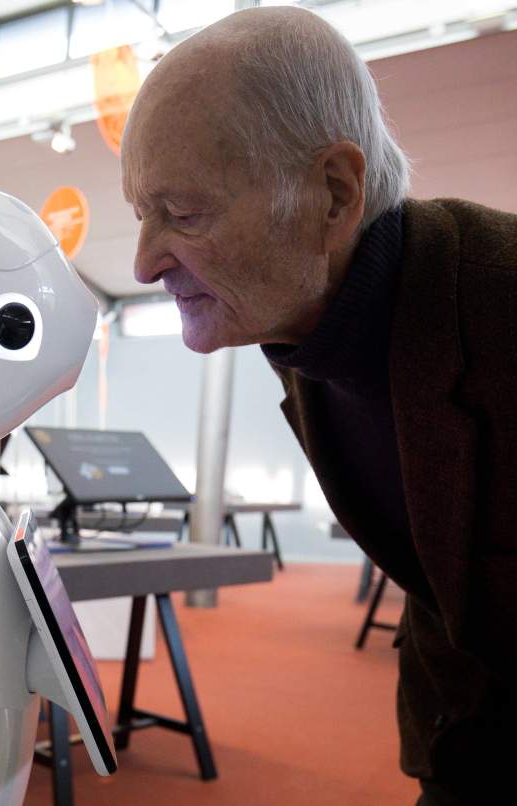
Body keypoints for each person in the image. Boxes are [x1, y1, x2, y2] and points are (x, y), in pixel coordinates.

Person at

# # # # # # #

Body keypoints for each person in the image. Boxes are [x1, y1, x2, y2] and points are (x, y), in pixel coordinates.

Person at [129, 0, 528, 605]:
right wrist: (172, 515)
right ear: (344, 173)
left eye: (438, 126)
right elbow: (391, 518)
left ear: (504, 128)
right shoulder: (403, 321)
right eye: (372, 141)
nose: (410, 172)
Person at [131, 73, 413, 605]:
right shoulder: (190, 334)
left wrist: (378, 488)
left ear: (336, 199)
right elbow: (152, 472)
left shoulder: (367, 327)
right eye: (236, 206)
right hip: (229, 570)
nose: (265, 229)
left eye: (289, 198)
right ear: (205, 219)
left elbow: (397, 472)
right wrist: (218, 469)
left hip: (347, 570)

# # # # # # #

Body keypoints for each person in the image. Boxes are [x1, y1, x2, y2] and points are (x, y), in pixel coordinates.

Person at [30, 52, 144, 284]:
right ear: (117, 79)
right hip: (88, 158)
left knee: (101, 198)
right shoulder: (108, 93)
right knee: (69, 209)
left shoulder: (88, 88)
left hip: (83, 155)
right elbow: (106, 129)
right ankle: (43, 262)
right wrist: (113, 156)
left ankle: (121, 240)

# # # # # # #

What is required »
Scan the entries above for the line containing "right hip: (229, 570)", and copy it and all lines after it exactly, down to and including the line containing "left hip: (347, 570)".

Result below »
right hip: (229, 570)
nose: (265, 229)
left eye: (289, 198)
right ear: (205, 219)
left elbow: (397, 472)
right wrist: (218, 469)
left hip: (347, 570)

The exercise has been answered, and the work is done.